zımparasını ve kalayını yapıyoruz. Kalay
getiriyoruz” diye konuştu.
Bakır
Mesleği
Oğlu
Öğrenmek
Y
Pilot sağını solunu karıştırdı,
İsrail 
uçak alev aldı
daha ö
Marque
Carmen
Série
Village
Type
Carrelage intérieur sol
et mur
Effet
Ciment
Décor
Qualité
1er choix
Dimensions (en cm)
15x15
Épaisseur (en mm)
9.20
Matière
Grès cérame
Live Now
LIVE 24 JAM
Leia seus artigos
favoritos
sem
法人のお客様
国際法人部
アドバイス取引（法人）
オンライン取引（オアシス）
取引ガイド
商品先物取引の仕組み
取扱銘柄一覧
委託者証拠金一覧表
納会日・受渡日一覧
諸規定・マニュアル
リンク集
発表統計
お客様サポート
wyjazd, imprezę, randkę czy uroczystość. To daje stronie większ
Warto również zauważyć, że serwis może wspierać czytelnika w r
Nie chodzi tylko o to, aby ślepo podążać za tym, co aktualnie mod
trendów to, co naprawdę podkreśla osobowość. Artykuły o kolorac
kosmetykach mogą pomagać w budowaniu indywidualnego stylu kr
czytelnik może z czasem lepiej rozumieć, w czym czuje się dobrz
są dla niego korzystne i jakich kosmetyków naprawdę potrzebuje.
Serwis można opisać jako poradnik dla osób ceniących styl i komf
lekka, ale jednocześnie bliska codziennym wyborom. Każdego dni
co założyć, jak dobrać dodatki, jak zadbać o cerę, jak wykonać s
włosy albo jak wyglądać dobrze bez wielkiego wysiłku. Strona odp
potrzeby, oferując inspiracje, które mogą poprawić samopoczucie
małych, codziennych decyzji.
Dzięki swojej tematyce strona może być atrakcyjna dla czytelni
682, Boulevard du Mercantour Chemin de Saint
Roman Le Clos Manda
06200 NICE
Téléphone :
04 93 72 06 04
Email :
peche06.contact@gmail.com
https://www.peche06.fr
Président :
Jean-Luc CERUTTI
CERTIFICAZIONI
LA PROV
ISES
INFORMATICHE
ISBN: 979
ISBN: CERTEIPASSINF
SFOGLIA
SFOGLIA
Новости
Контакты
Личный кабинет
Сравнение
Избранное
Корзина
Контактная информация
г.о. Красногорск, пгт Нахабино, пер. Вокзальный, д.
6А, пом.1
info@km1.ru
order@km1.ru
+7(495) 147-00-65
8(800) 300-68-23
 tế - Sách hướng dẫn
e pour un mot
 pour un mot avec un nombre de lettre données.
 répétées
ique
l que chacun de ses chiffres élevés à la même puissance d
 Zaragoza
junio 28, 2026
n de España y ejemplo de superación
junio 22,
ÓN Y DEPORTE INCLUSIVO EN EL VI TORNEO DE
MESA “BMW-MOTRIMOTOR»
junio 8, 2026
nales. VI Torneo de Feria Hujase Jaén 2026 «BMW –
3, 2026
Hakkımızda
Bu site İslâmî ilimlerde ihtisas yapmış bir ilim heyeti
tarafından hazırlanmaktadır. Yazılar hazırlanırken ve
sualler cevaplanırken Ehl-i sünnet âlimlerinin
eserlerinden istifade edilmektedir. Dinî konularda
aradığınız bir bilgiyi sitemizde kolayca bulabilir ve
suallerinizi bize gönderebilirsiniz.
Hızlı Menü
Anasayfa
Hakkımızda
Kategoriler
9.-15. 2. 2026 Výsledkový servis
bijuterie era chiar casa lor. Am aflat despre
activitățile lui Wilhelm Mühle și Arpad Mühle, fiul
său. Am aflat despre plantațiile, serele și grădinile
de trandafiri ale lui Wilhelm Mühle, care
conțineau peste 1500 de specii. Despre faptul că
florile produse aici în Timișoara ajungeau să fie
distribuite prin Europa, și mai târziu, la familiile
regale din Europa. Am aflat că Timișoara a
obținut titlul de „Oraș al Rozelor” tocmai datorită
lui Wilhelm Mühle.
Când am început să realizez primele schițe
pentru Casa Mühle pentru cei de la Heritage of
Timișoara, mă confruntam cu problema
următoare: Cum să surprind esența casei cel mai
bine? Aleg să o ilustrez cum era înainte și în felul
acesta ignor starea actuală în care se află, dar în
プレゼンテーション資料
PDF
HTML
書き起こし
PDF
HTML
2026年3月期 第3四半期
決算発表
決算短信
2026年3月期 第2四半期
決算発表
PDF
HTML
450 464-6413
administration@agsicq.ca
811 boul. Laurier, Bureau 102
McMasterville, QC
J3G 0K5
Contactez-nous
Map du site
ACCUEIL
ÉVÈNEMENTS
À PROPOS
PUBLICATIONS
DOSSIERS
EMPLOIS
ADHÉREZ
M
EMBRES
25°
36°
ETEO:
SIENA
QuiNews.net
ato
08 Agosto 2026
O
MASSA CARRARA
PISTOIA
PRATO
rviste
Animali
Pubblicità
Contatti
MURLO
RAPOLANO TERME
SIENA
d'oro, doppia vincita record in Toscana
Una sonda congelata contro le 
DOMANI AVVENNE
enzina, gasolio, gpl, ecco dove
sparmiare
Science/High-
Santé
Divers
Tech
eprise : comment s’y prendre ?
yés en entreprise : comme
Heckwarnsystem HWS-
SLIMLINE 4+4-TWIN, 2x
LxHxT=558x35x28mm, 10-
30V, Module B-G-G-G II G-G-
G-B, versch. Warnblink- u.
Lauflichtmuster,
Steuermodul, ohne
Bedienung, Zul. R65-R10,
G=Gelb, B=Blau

→ **TASK GOAL**
Across the entries, how many lines include the string "mogą"? The answer should be only a number.

→ **RESULT BELOW**
2